13. How To Measure Disorder   Previous PageNext Page
       DISORDER AND SPONTANEITY

How do we measure disorder? The means of doing this came originally from physics, not chemistry. During the middle of the last century, physicists were interested in the nature of heat and its manipulation, an understandable bias in an era of steam power. James Joule, Julius Mayer, and others concluded after careful experimental measurements that heat, work, and energy all were merely different aspects of the same thing.

William Thomson (later Lord Kelvin, of the Kelvin or absolute temperature scale) and Rudolf Clausius were struck by the fact that the interconversion of heat and work is a one-way street. It is easy to convert the energy of work completely into heat, but the reverse transformation is never complete. Thomson's version of the second law of thermodynamics states that it is impossible by any cyclic, repeatable process to take heat and convert it entirely into work without losing some of this heat to a reservoir at a lower temperature. There can be no steam engines without condensing cylinders, and part of the available heat always is lost to the condenser instead of being converted to useful work. The second law in any of its forms makes heat look like the lowest or most degraded form of energy: easy to obtain but hard to reconvert.
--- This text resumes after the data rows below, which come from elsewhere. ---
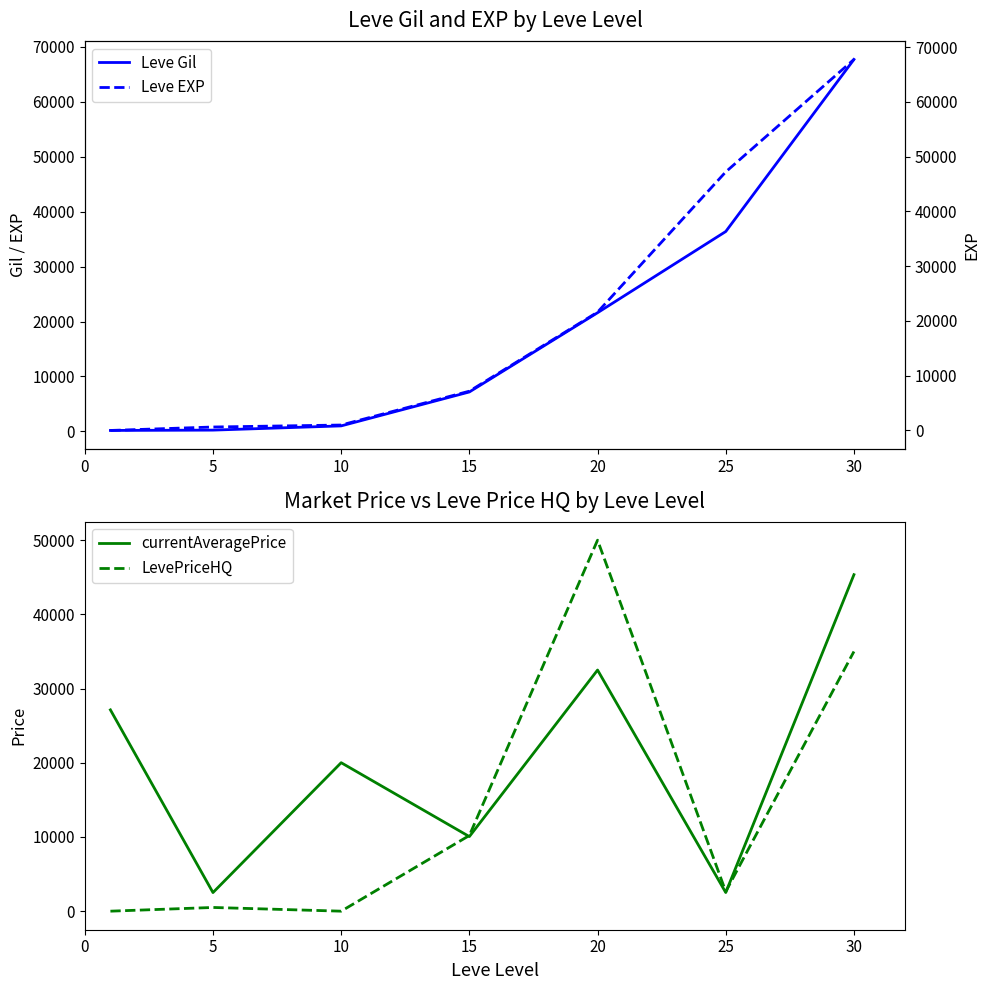

How many interior local peaks does the currentAveragePrice series have?

2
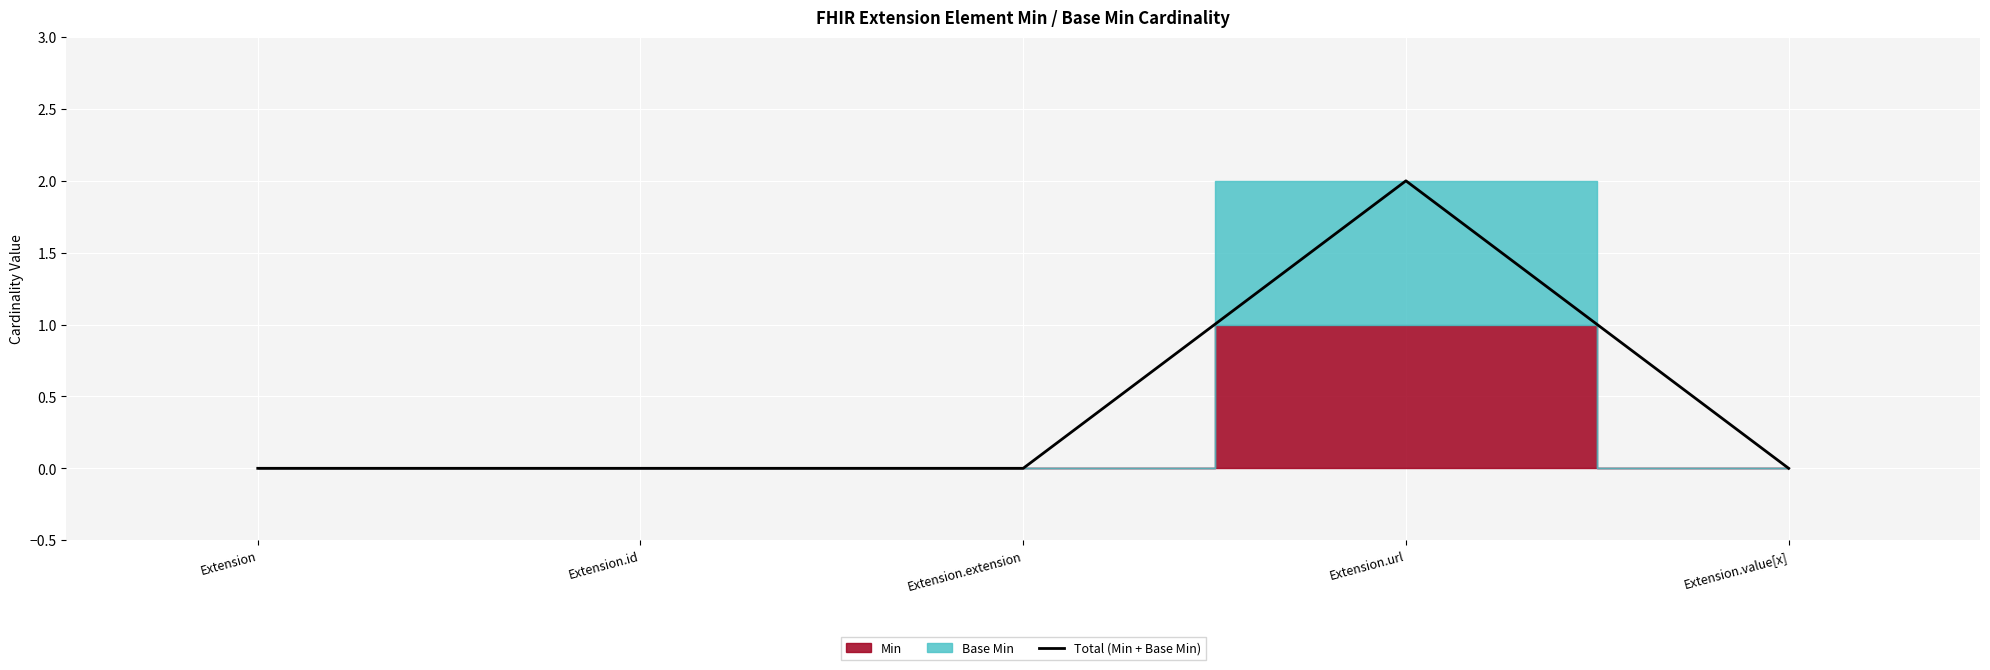

At which category does the data reach its first local peak?

Extension.url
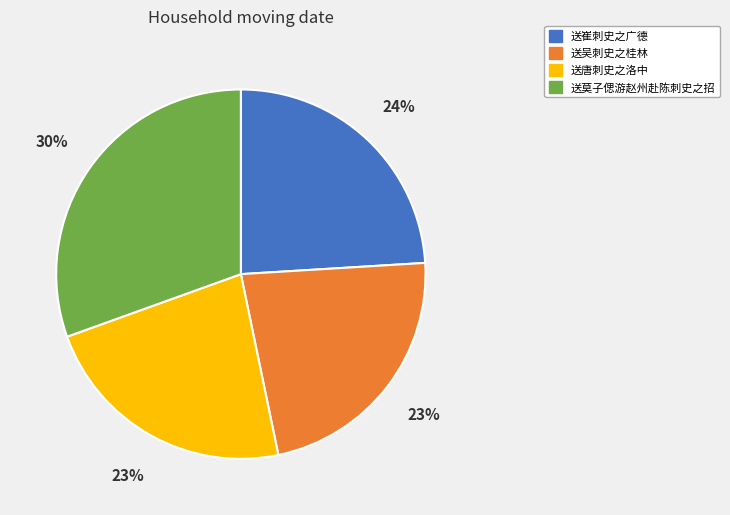

Count the number of slices in the pie.

4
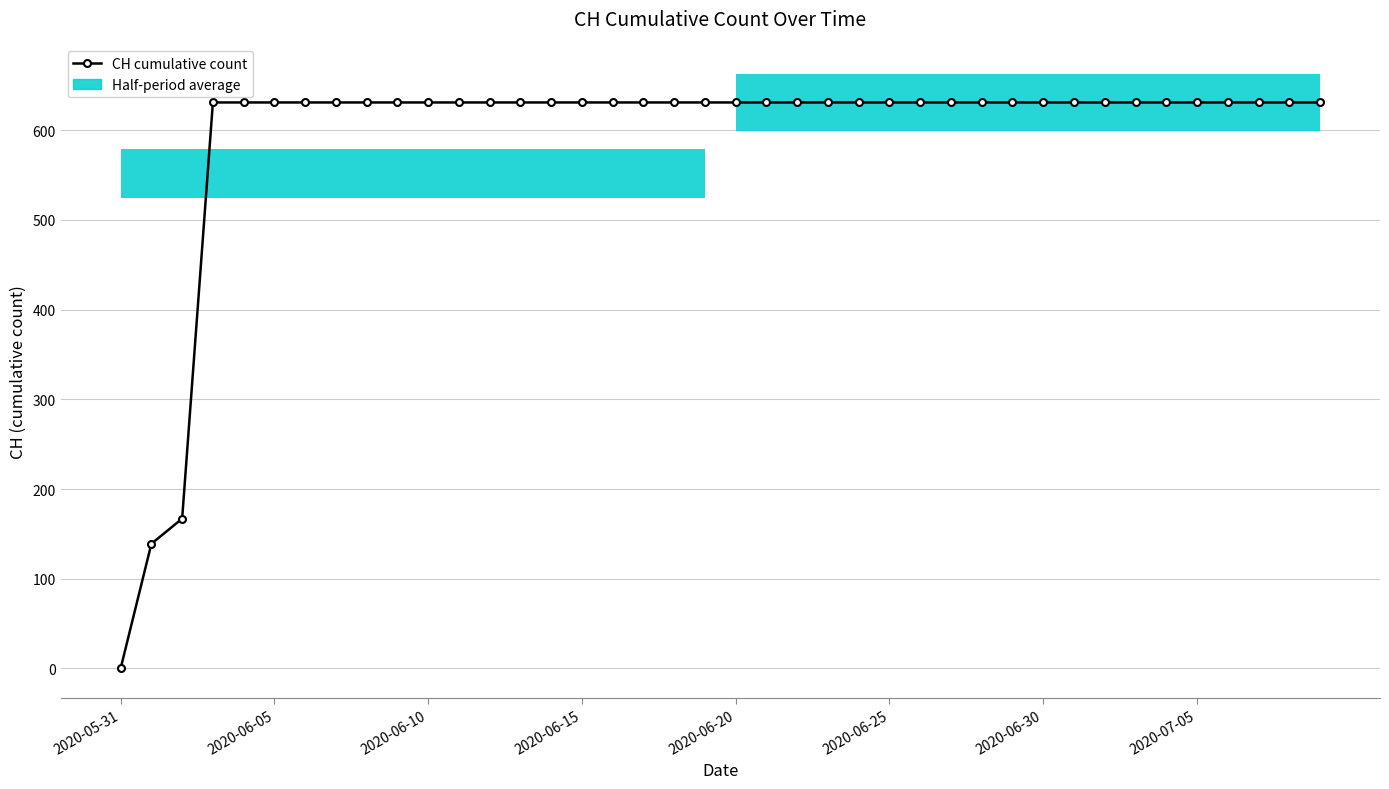

Which has a higher value, 13 or 2020-06-15?

13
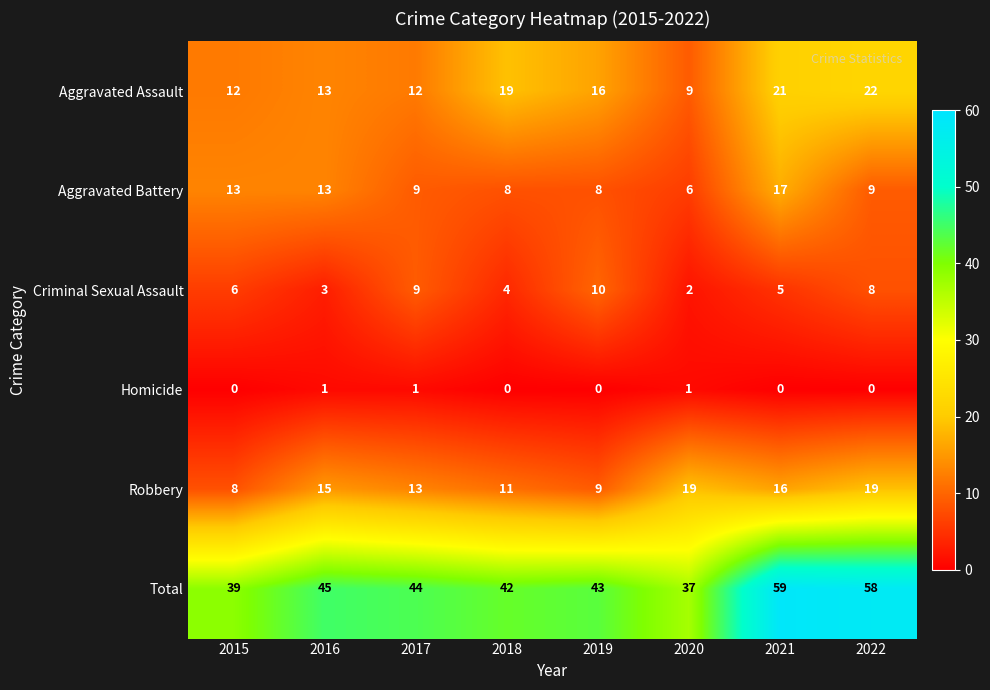

What is the greatest value displayed?

59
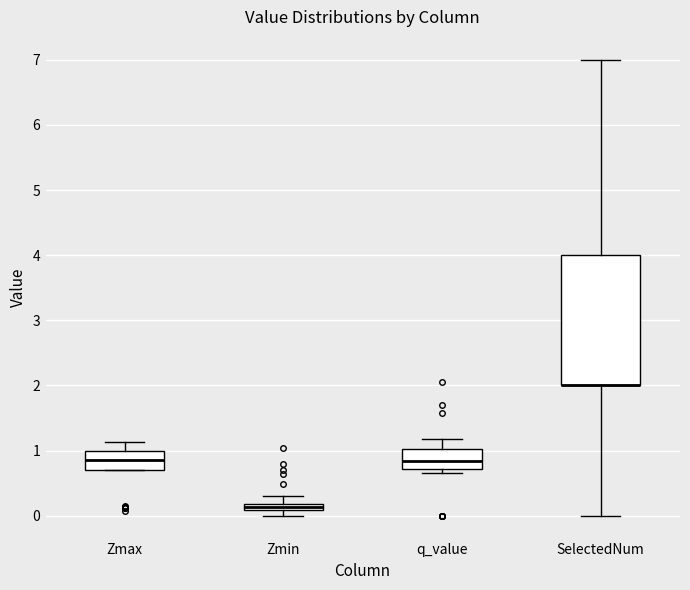

Comparing the boxes themselves (not the whiskers), which one is the tallest?

SelectedNum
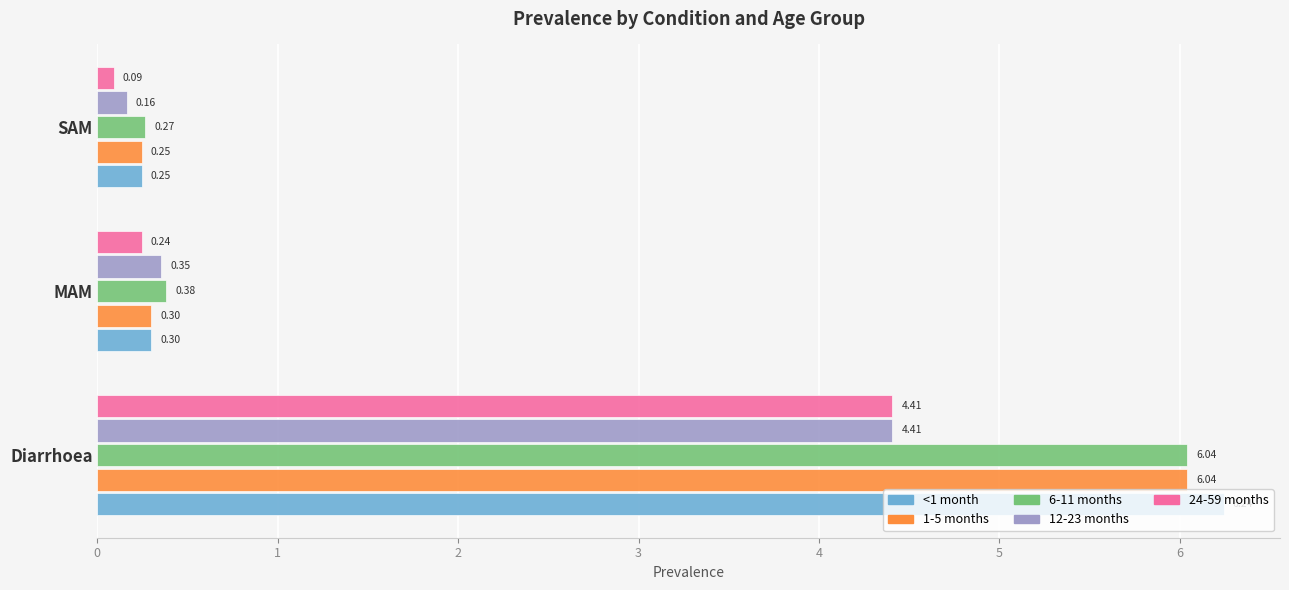

Rank the categories by 12-23 months value from highest to lowest.

Diarrhoea, MAM, SAM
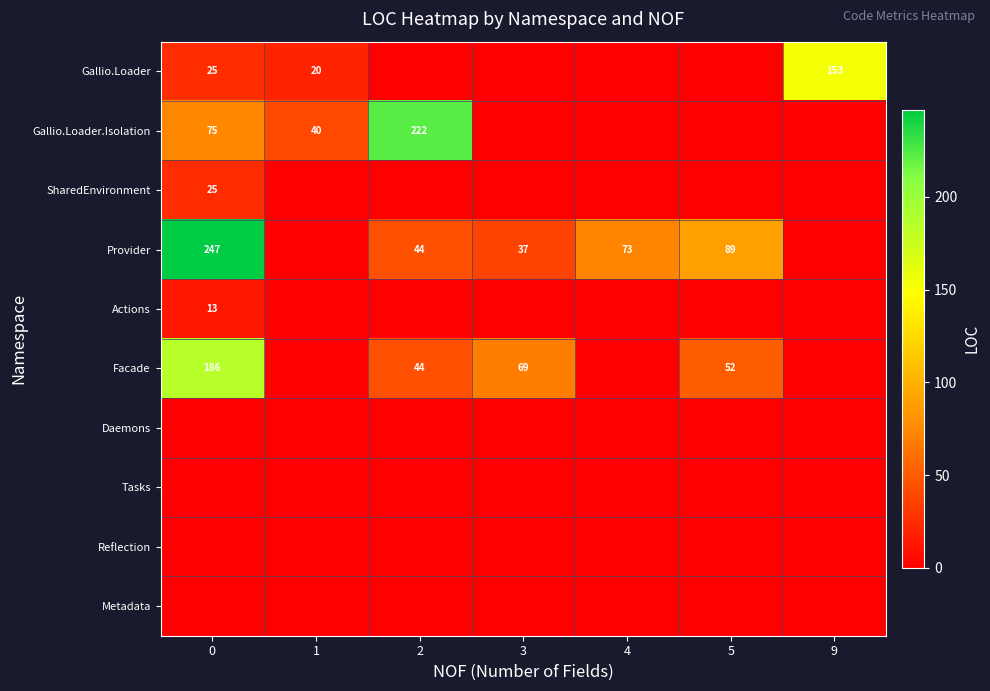

Between 2 and 4, which series saw the biggest shift?

row_1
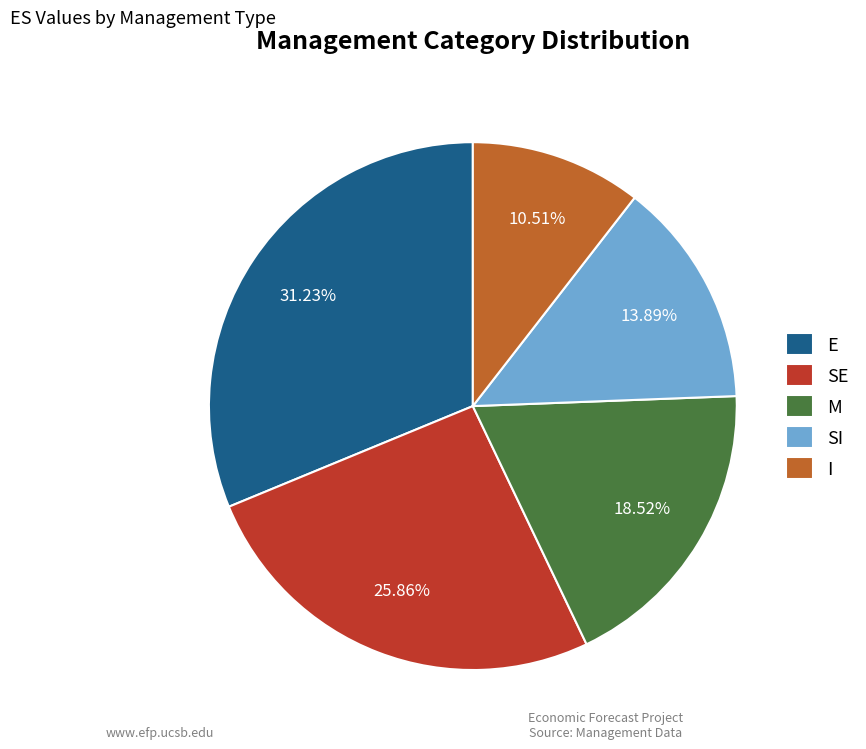

How many slices are in this pie chart?

5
We know what Thomson and Clausius a century ago did not. On a molecular level, kinetic energy is the coordinated motion of all of the molecules in a solid in the same direction (right). Heat in a solid is the disunited motion of individual moleculed about their equilibrium positions. Kinetic energy is organised, coherent motion and heat is random incoherent motion.

It is easy to change coordinated motion into random motion but impossible to turn uncoordinated motion completely back into uniform motion. When we heat a can of soup, all the molecules begin moving faster but in a random manner. What is the probablility that, purely by chance, all the molecules in the soup will begin to move faster in the same direction, taking the pan and the kitchen wall with them.